L’article 1195 du Code civil prévoit désormais la révision du contrat pour cause d’imprévision en ces termes :

« Si un changement de circonstances imprévisible lors de la conclusion du contrat rend l’exécution excessivement onéreuse pour une partie qui n’avait pas accepter d’en assumer le risque, celle-ci peut demander une renégociation du contrat à son cocontractant.

Elle continue à exécuter ses obligations durant la renégociation.

En cas de refus ou d’échec de la renégociation, les parties peuvent convenir de la résolution du contrat, à la date et aux conditions qu’elles déterminent, ou demander d’un commun accord au juge de procéder à son adaptation. A défaut d’accord dans un délai raisonnable, le juge peut, à la demande d’une partie, réviser le contrat ou y mettre fin, à la date et aux conditions qu’il fixe ».

Au terme de cette disposition légale, il est possible pour une partie de demander la révision des termes du contrat en cause voire sa résolution dans le cas où un changement de circonstances, imprévisible lors de la conclusion du contrat rend l’exécution de celui-ci excessivement onéreuse pour la partie qui n’avait pas accepté d’en assumer le risque.

Contrairement à la force majeure, ici l’exécution ne doit pas être impossible mais seulement plus onéreuse pour le débiteur, ce qui est bien plus aisé à prouver.

Comme cela est évoqué précédemment, l’imprévision ne permet qu’une renégociation des termes du contrat. Et ce n’est que si l’une des parties refuse la renégociation ou qu’aucun accord n’a pu être trouvé, qu’elles pourront conjointement décider de résoudre le contrat à la date et aux conditions qu’elles déterminent ou de recourir à la saisine du Juge qui pourra décider de réviser le contrat ou d’y mettre fin, à la date et aux conditions qu’il fixe.

Force est donc de constater que la révision pour imprévision a donc le mérite de réduire les conséquences financières néfastes subies par une partie au contrat et d’adapter le contrat à la situation réellement subie par les parties.

Bien évidemment, cette théorie pourrait, là encore, s’appliquer à la pandémie du Covid-19 qui pourra, dans de nombreux cas, changer l’économie du contrat, mais il conviendra, comme pour la force majeure, de se référer avant tout au contenu du contrat, et plus particulièrement à la clause d’imprévision ; la révision pour imprévision ayant pu être ici aussi contractuellement aménagée.

Il est donc recommandé de lire attentivement le contrat pour anticiper et déterminer les conditions d’application et les effets de ces mécanismes dans la relation contractuelle en cause.

A toutes fins utiles, il peut être pertinent de se rapprocher de sa compagnie d’assurance pour savoir si les préjudices subis du fait de la survenance de la pandémie de Covid-19 peut être prise en charge par cet organisme au regard de la police d’assurance souscrite, même s’il est vrai qu’en pratique les épidémies sont exclues du champ des garanties.

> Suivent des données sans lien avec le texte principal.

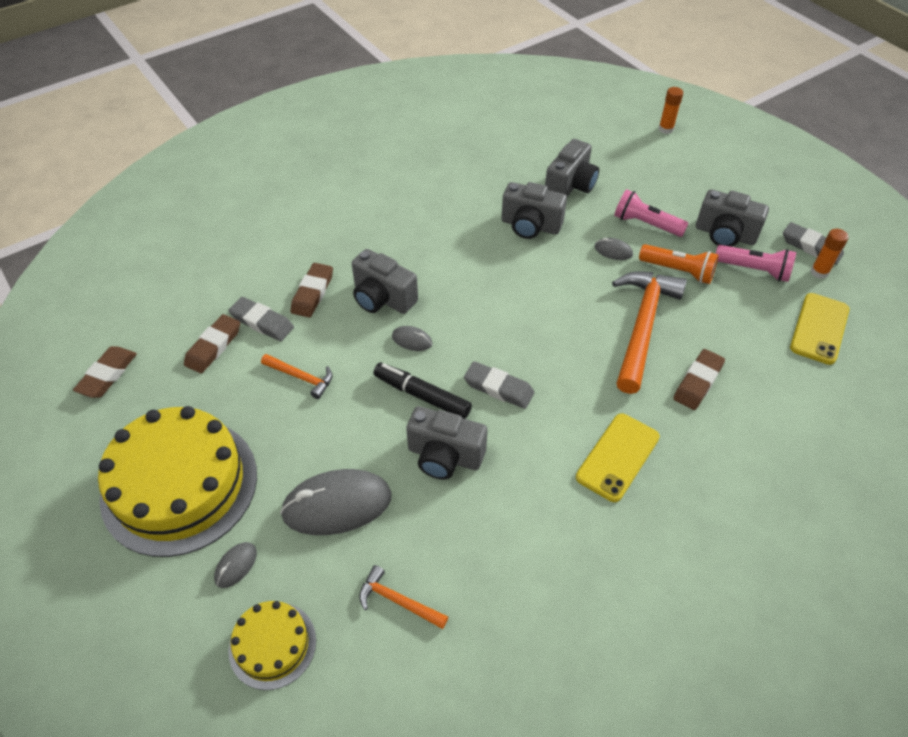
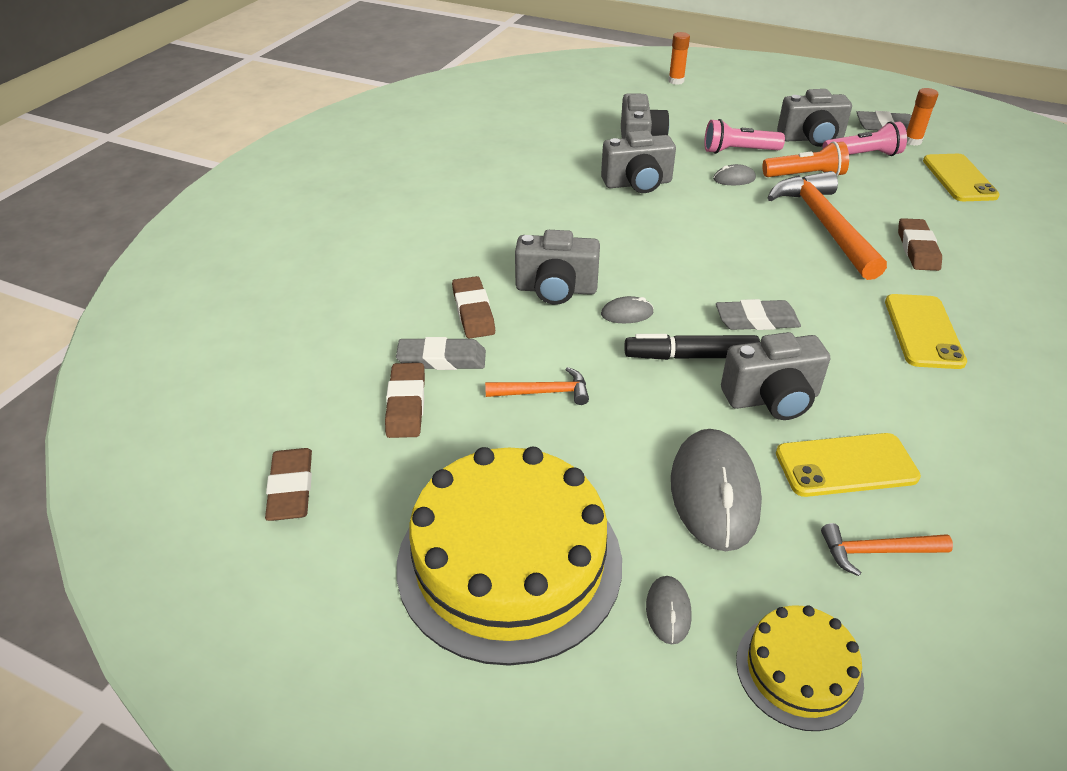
camera: 30 degrees left, 10 degrees down
grey mouse [280,469,392,535] -> grey mouse turned 45 degrees counterclockwise [671,429,762,551]
none -> yellow phone [776,433,921,497]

En conclusion, ces mécanismes contractuels peuvent permettre de modérer l’effet du contrat et de pallier à la situation exceptionnelle que nous vivons et les conséquences désastreuses que cela pourrait engendrer dans le monde des affaires. Mais ces derniers suffiront-ils à réduire les conséquences financières résultant de cette crise sanitaire ?

Aussi, et en cette période pour le moins exceptionnelle, il est vivement conseillé de négocier avec son cocontractant pour tenter de trouver un terrain d’entente.

Notes :

[1CA NANCY, 1re chambre civile, nº 09/00003.

[2CA PARIS, pôle 1 chambre 3 - nº 15/05607.